(EXERCISE AIM): If a line appears in the data below, it must appear in your answer exactly as given.

[Records from a data source]
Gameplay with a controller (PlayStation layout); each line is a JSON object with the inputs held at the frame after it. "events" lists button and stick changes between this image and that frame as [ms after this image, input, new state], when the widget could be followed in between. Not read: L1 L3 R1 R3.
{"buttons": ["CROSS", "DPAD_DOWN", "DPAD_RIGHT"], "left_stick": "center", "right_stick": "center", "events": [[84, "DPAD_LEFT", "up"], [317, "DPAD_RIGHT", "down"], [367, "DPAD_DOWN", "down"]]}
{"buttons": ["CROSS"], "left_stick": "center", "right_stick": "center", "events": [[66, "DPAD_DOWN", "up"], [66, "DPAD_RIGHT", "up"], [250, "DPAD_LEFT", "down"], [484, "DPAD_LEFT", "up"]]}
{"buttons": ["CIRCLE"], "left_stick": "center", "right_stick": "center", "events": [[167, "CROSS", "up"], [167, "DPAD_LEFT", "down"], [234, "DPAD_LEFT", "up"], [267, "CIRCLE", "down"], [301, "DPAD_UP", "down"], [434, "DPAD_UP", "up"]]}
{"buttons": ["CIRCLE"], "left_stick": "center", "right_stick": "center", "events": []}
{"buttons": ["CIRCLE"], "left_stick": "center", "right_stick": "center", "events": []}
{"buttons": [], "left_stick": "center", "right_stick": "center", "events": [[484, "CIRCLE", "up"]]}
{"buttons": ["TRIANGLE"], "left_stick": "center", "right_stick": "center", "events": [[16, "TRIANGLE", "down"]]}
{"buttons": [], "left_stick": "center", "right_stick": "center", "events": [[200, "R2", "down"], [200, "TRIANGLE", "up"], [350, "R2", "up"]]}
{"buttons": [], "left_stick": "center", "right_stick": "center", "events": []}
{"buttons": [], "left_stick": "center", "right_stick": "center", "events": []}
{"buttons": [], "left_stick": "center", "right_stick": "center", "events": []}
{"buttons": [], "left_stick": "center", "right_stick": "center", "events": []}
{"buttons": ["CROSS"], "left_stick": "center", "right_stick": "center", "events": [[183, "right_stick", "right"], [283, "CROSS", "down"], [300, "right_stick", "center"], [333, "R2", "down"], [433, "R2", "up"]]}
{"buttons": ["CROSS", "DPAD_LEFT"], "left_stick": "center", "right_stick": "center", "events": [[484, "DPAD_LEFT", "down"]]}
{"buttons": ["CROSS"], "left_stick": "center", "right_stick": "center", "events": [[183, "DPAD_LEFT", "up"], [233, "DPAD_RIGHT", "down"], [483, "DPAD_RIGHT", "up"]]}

(SOLUTION BELOW):
Gameplay with a controller (PlayStation layout); each line is a JSON object with the inputs held at the frame after it. "events" lists button and stick changes between this image and that frame as [ms after this image, input, new state], when the widget could be followed in between. Not read: L1 L3 R1 R3.
{"buttons": ["CROSS", "DPAD_DOWN", "DPAD_RIGHT"], "left_stick": "center", "right_stick": "center", "events": [[84, "DPAD_LEFT", "up"], [317, "DPAD_RIGHT", "down"], [367, "DPAD_DOWN", "down"]]}
{"buttons": ["CROSS"], "left_stick": "center", "right_stick": "center", "events": [[66, "DPAD_DOWN", "up"], [66, "DPAD_RIGHT", "up"], [250, "DPAD_LEFT", "down"], [484, "DPAD_LEFT", "up"]]}
{"buttons": ["CIRCLE"], "left_stick": "center", "right_stick": "center", "events": [[167, "CROSS", "up"], [167, "DPAD_LEFT", "down"], [234, "DPAD_LEFT", "up"], [267, "CIRCLE", "down"], [301, "DPAD_UP", "down"], [434, "DPAD_UP", "up"]]}
{"buttons": ["CIRCLE"], "left_stick": "center", "right_stick": "center", "events": []}
{"buttons": ["CIRCLE"], "left_stick": "center", "right_stick": "center", "events": []}
{"buttons": [], "left_stick": "center", "right_stick": "center", "events": [[484, "CIRCLE", "up"]]}
{"buttons": ["TRIANGLE"], "left_stick": "center", "right_stick": "center", "events": [[16, "TRIANGLE", "down"]]}
{"buttons": [], "left_stick": "center", "right_stick": "center", "events": [[200, "R2", "down"], [200, "TRIANGLE", "up"], [350, "R2", "up"]]}
{"buttons": [], "left_stick": "center", "right_stick": "center", "events": []}
{"buttons": [], "left_stick": "center", "right_stick": "center", "events": []}
{"buttons": [], "left_stick": "center", "right_stick": "center", "events": []}
{"buttons": [], "left_stick": "center", "right_stick": "center", "events": []}
{"buttons": ["CROSS"], "left_stick": "center", "right_stick": "center", "events": [[183, "right_stick", "right"], [283, "CROSS", "down"], [300, "right_stick", "center"], [333, "R2", "down"], [433, "R2", "up"]]}
{"buttons": ["CROSS", "DPAD_LEFT"], "left_stick": "center", "right_stick": "center", "events": [[484, "DPAD_LEFT", "down"]]}
{"buttons": ["CROSS"], "left_stick": "center", "right_stick": "center", "events": [[183, "DPAD_LEFT", "up"], [233, "DPAD_RIGHT", "down"], [483, "DPAD_RIGHT", "up"]]}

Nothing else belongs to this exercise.